= Andreas Berger (athlete) =

Austrian sprinter (born 1961)

Andreas Berger (born 9 June 1961 in Gmunden, Oberösterreich) is a former Austrian track and field sprinter, who ran in the 100 m and 200 m. In 1993 he tested positive for the banned steroid Metandienone, together with his teammates Franz Ratzenberger, Thomas Renner, and Gernot Kellermayr, and was banned from competition for two years.

==Biography==
His biggest success came in 1989 when he won the European Indoor Championship's 60 meter dash. In 1987 and 1989 he reached the World Championship semi-finals (1987 outdoors at 100 & 200 m) (1989 indoors at 60 m). He participated in the 1988 Summer Olympics reaching the quarter-finals of the 100 and 200 metres. Berger caused two false starts during a 100-meter first round qualifying heat at the 1992 Summer Olympics and was disqualified. He went on to reach the quarter-finals of the 200 m and the final of the 4 × 100 m relay. He still holds the Austrian 100 m dash record (10.15s, 1988).

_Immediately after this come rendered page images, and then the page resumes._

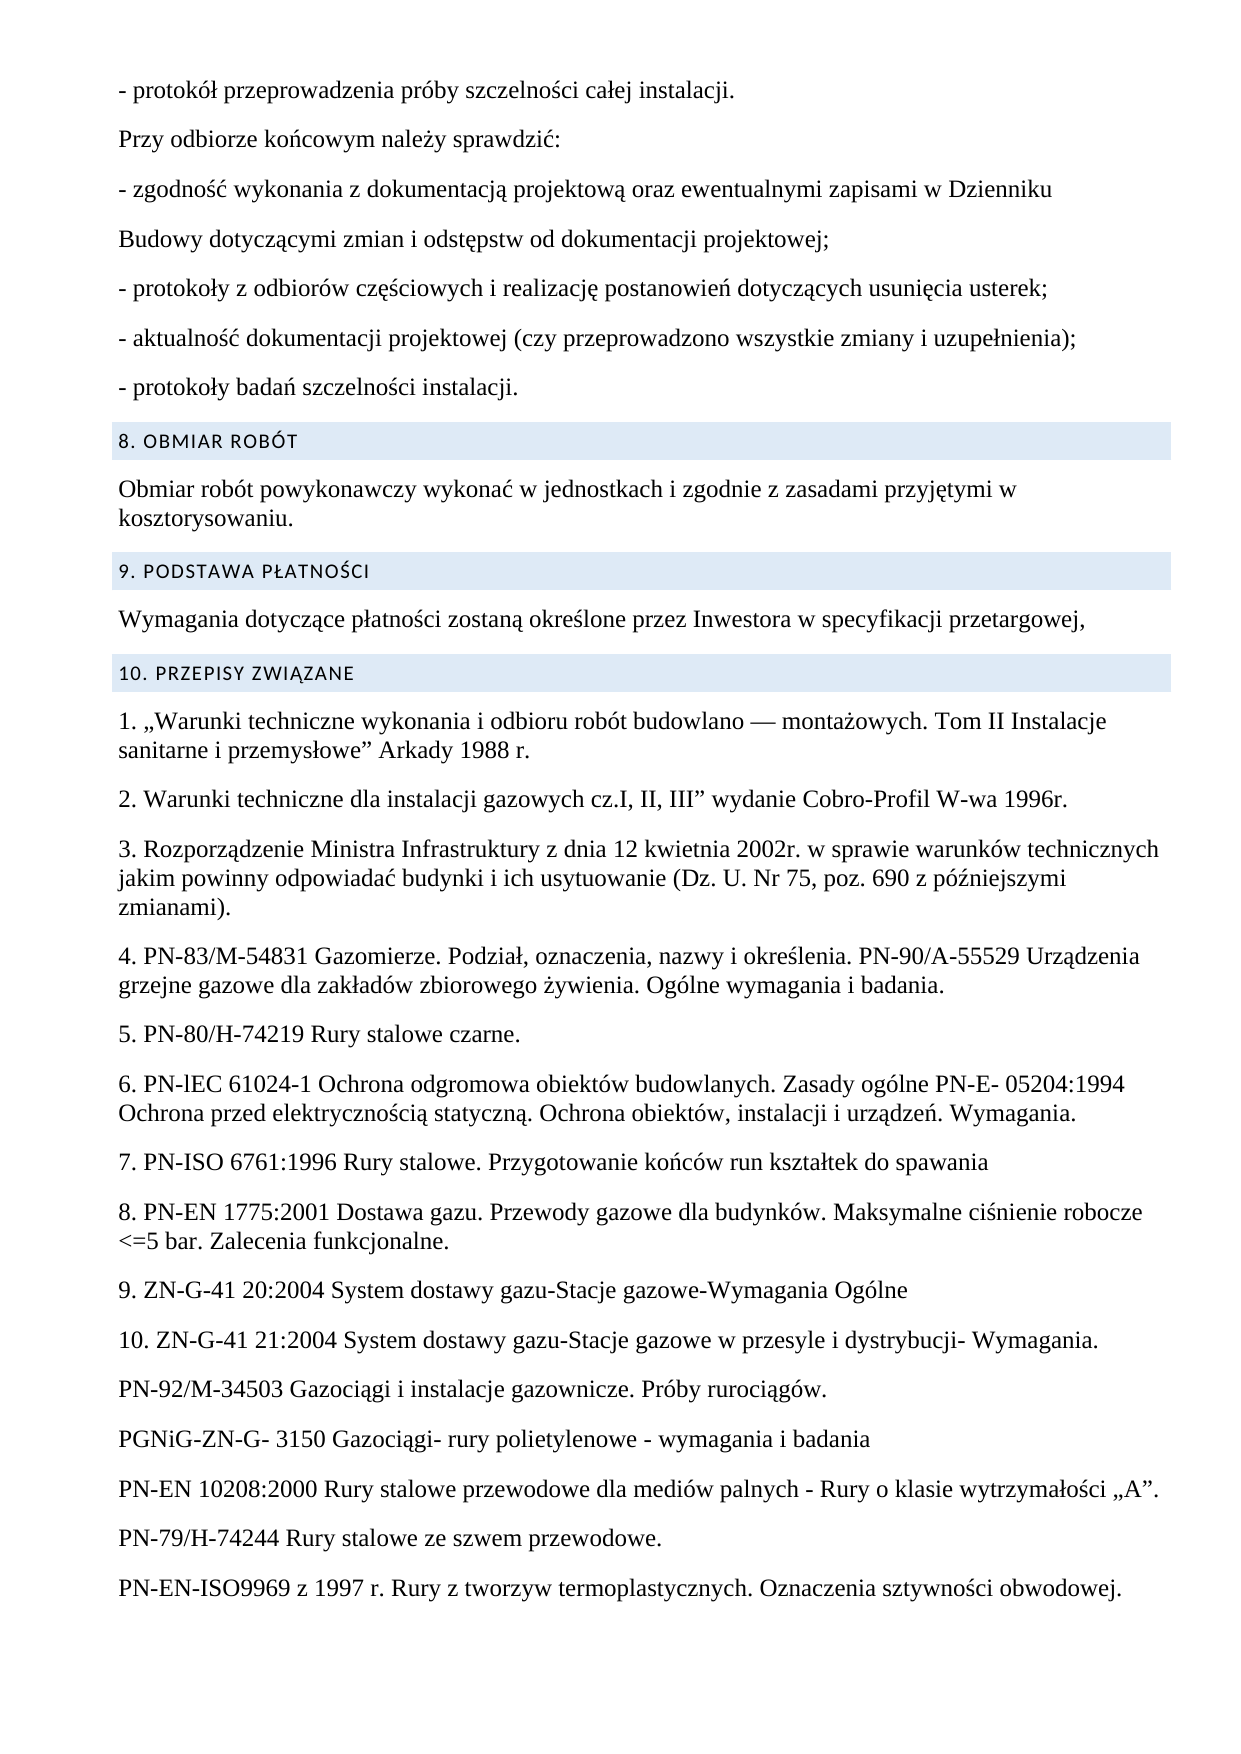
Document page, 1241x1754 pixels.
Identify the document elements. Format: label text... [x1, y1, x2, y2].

text Obmiar robót powykonawczy wykonać w jednostkach i zgodnie z zasadami przyjętymi w kosztorysowaniu. [118, 474, 1165, 532]
text 6. PN-lEC 61024-1 Ochrona odgromowa obiektów budowlanych. Zasady ogólne PN-E- 05204:1994 Ochrona przed elektrycznością statyczną. Ochrona obiektów, instalacji i urządzeń. Wymagania. [118, 1069, 1165, 1127]
text 3. Rozporządzenie Ministra Infrastruktury z dnia 12 kwietnia 2002r. w sprawie warunków technicznych jakim powinny odpowiadać budynki i ich usytuowanie (Dz. U. Nr 75, poz. 690 z późniejszymi zmianami). [118, 834, 1165, 920]
text PN-92/M-34503 Gazociągi i instalacje gazownicze. Próby rurociągów. [118, 1374, 1165, 1403]
text 1. „Warunki techniczne wykonania i odbioru robót budowlano — montażowych. Tom II Instalacje sanitarne i przemysłowe” Arkady 1988 r. [118, 706, 1165, 764]
text - protokoły z odbiorów częściowych i realizację postanowień dotyczących usunięcia usterek; [118, 273, 1165, 302]
text Wymagania dotyczące płatności zostaną określone przez Inwestora w specyfikacji przetargowej, [118, 604, 1165, 633]
subtitle 9. PODSTAWA PŁATNOŚCI [118, 559, 1165, 584]
subtitle 8. OBMIAR ROBÓT [118, 428, 1165, 454]
text 5. PN-80/H-74219 Rury stalowe czarne. [118, 1019, 1165, 1048]
text 8. PN-EN 1775:2001 Dostawa gazu. Przewody gazowe dla budynków. Maksymalne ciśnienie robocze <=5 bar. Zalecenia funkcjonalne. [118, 1197, 1165, 1254]
text - protokół przeprowadzenia próby szczelności całej instalacji. [118, 75, 1165, 104]
text PN-EN 10208:2000 Rury stalowe przewodowe dla mediów palnych - Rury o klasie wytrzymałości „A”. [118, 1474, 1165, 1502]
text - protokoły badań szczelności instalacji. [118, 372, 1165, 401]
text 7. PN-ISO 6761:1996 Rury stalowe. Przygotowanie końców run kształtek do spawania [118, 1147, 1165, 1176]
text PN-79/H-74244 Rury stalowe ze szwem przewodowe. [118, 1523, 1165, 1552]
text - zgodność wykonania z dokumentacją projektową oraz ewentualnymi zapisami w Dzienniku [118, 174, 1165, 203]
text - aktualność dokumentacji projektowej (czy przeprowadzono wszystkie zmiany i uzupełnienia); [118, 323, 1165, 352]
text PGNiG-ZN-G- 3150 Gazociągi- rury polietylenowe - wymagania i badania [118, 1424, 1165, 1453]
text 10. ZN-G-41 21:2004 System dostawy gazu-Stacje gazowe w przesyle i dystrybucji- Wymagania. [118, 1325, 1165, 1354]
subtitle 10. PRZEPISY ZWIĄZANE [118, 660, 1165, 686]
text 9. ZN-G-41 20:2004 System dostawy gazu-Stacje gazowe-Wymagania Ogólne [118, 1275, 1165, 1304]
text Budowy dotyczącymi zmian i odstępstw od dokumentacji projektowej; [118, 224, 1165, 252]
text PN-EN-ISO9969 z 1997 r. Rury z tworzyw termoplastycznych. Oznaczenia sztywności obwodowej. [118, 1573, 1165, 1602]
text Przy odbiorze końcowym należy sprawdzić: [118, 124, 1165, 153]
text 2. Warunki techniczne dla instalacji gazowych cz.I, II, III” wydanie Cobro-Profil W-wa 1996r. [118, 784, 1165, 813]
text 4. PN-83/M-54831 Gazomierze. Podział, oznaczenia, nazwy i określenia. PN-90/A-55529 Urządzenia grzejne gazowe dla zakładów zbiorowego żywienia. Ogólne wymagania i badania. [118, 941, 1165, 999]
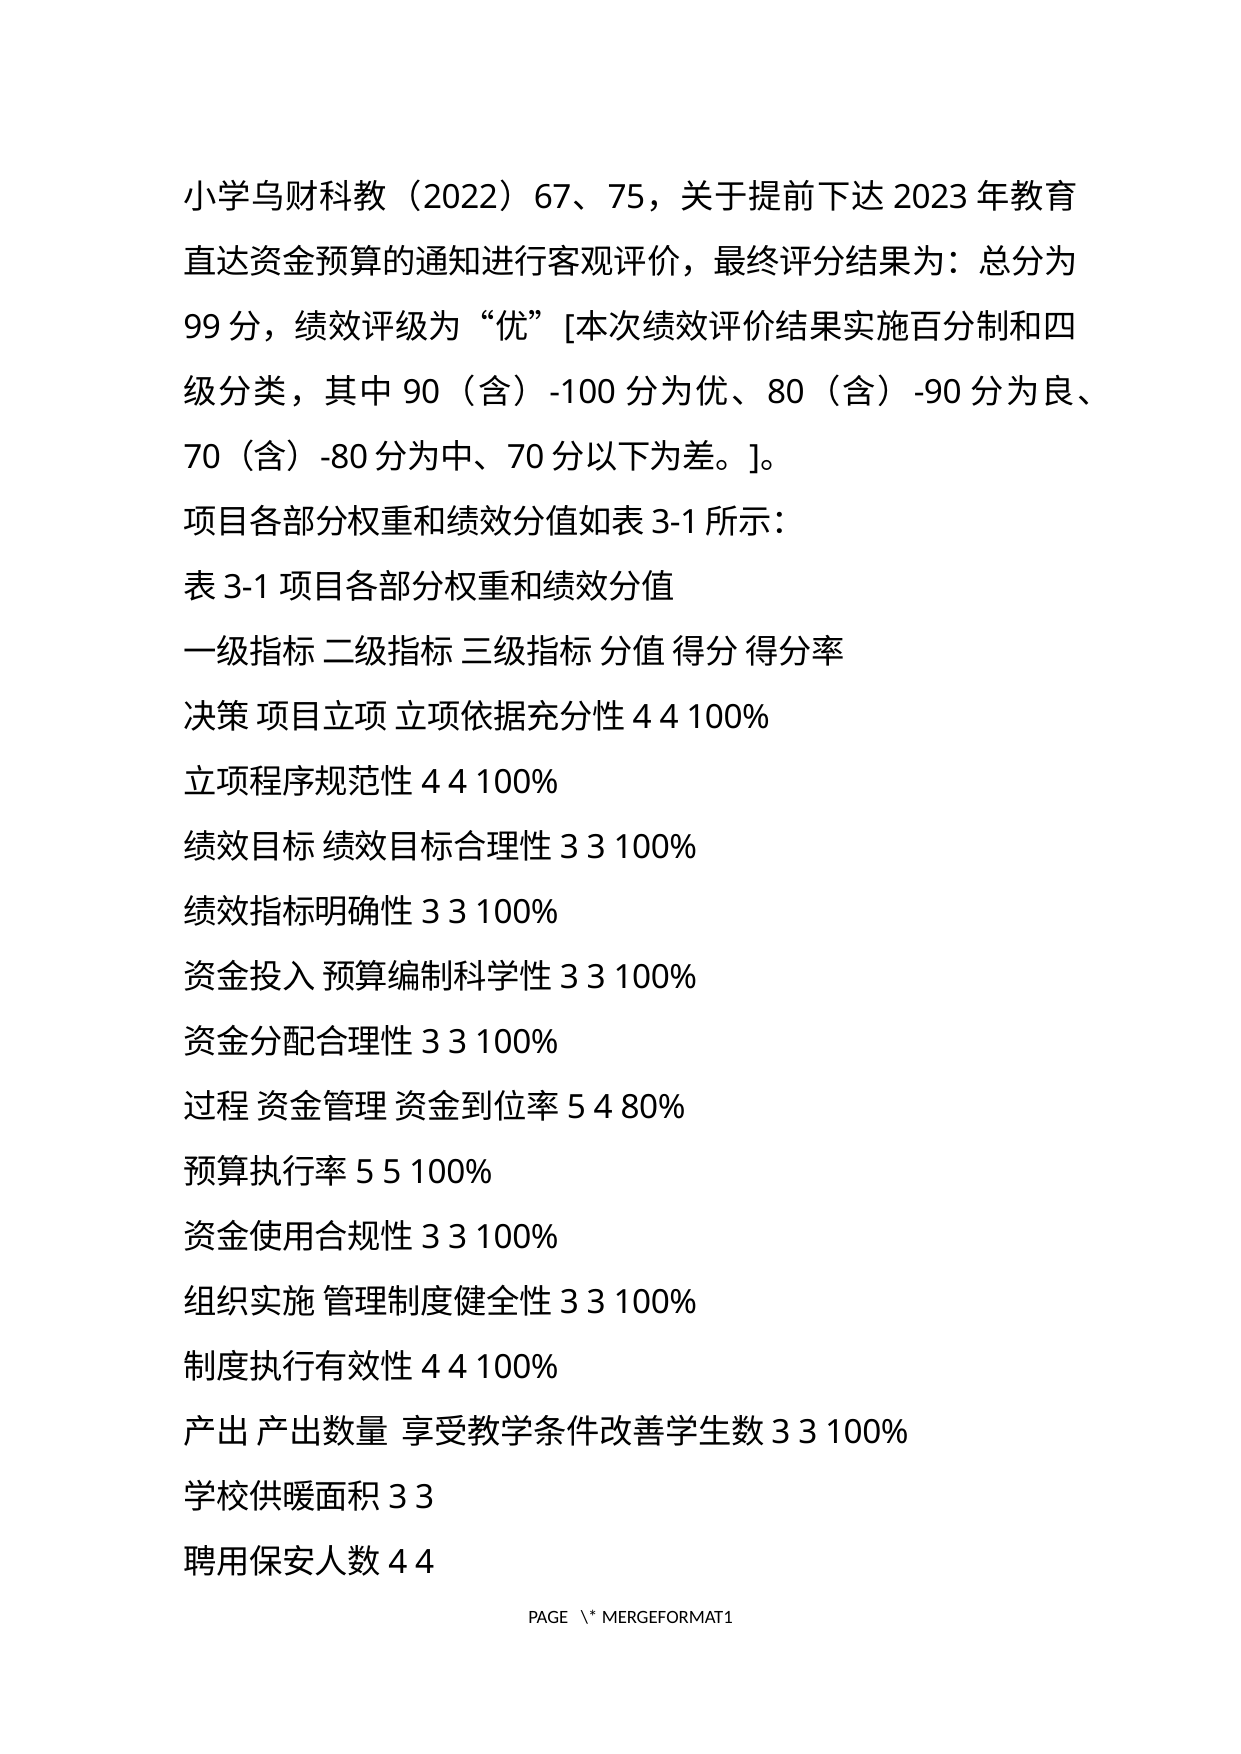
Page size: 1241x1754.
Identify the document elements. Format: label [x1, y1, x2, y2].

text [183, 162, 1078, 1592]
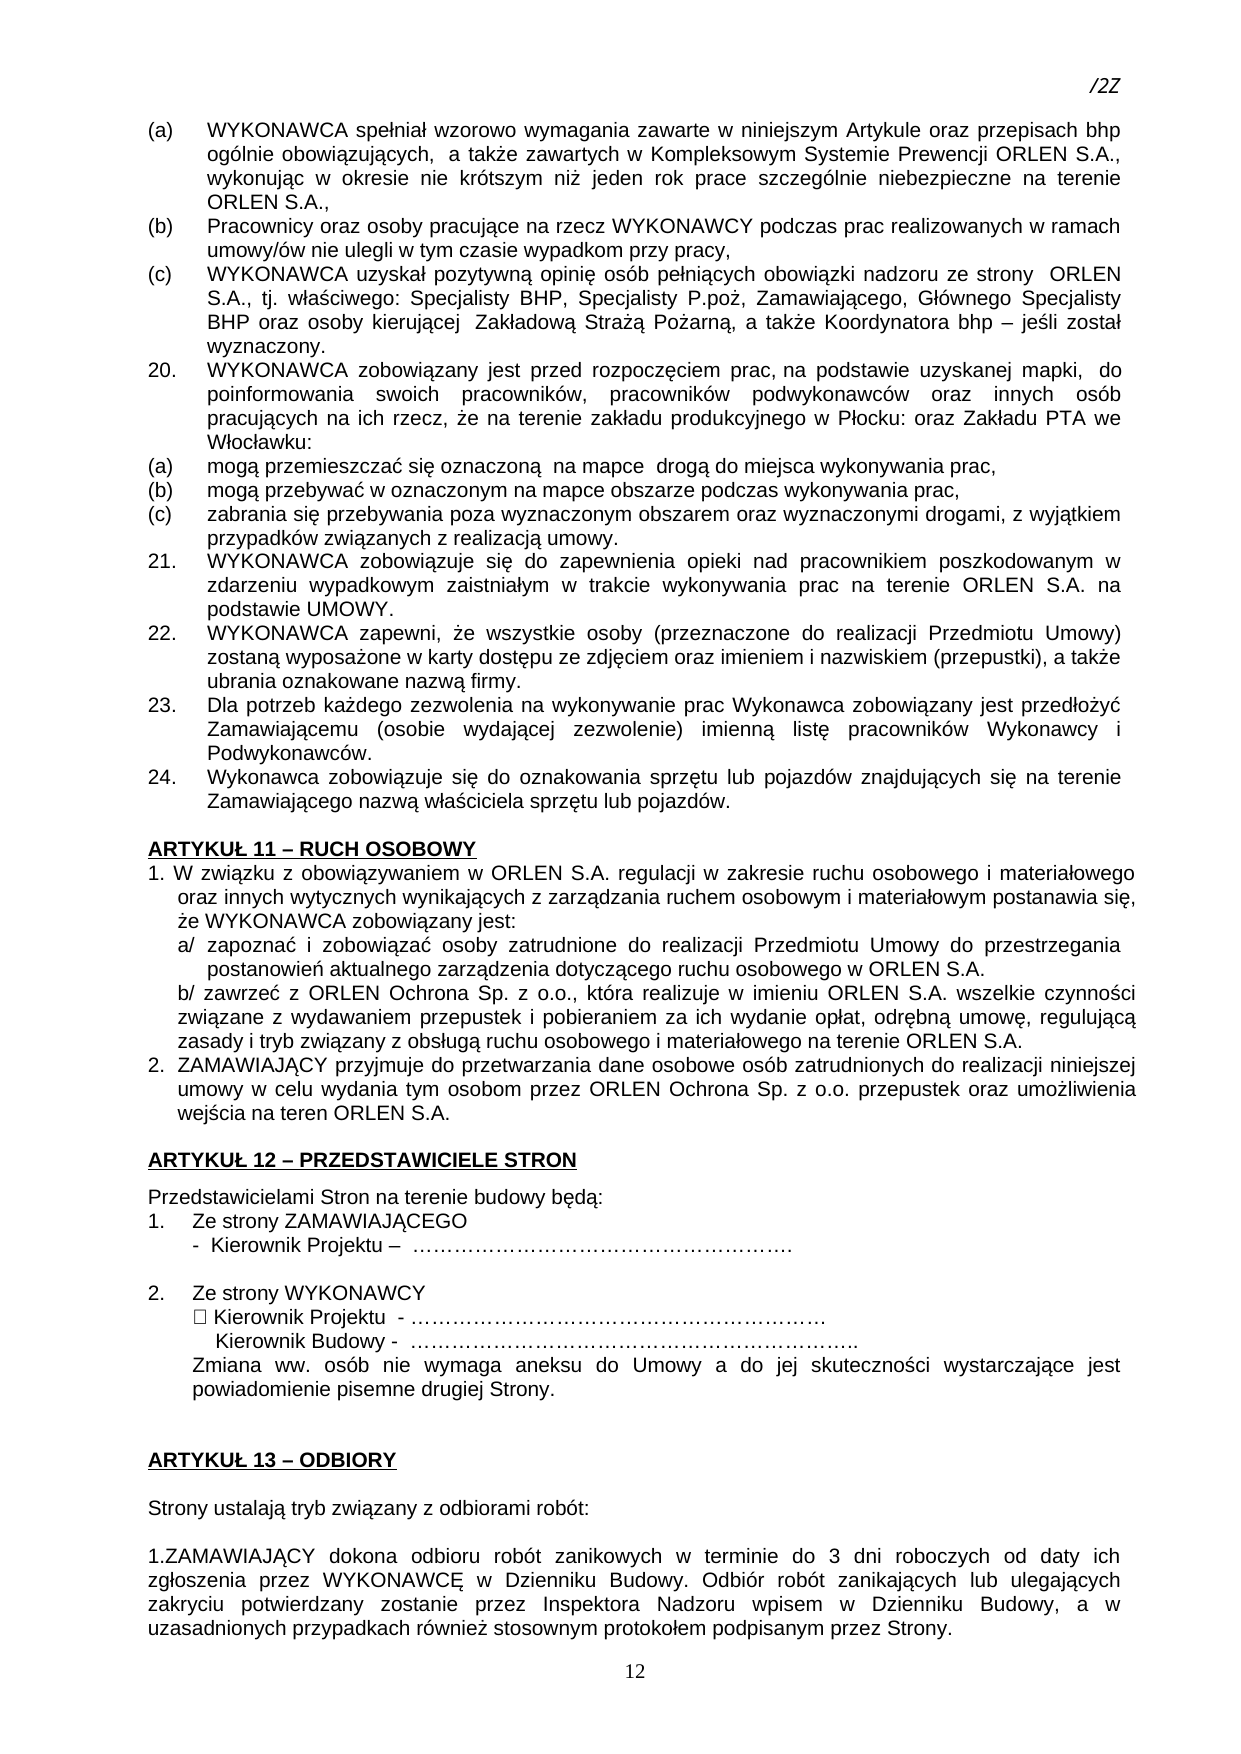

He was Austrian 100/200 metre champion thirteen times. Berger also won the Austrian 60/200 metre indoor championships on six occasions. He competed at the European championships in Stuttgart 1986 in the 100 metres, but did not advance pass the semi-final.

In 1993 he tested positive for a banned steroid Metandienone, together with his teammates Franz Ratzenberger, Thomas Renner, and Gernot Kellermayr, and was subsequently banned from competition for two years.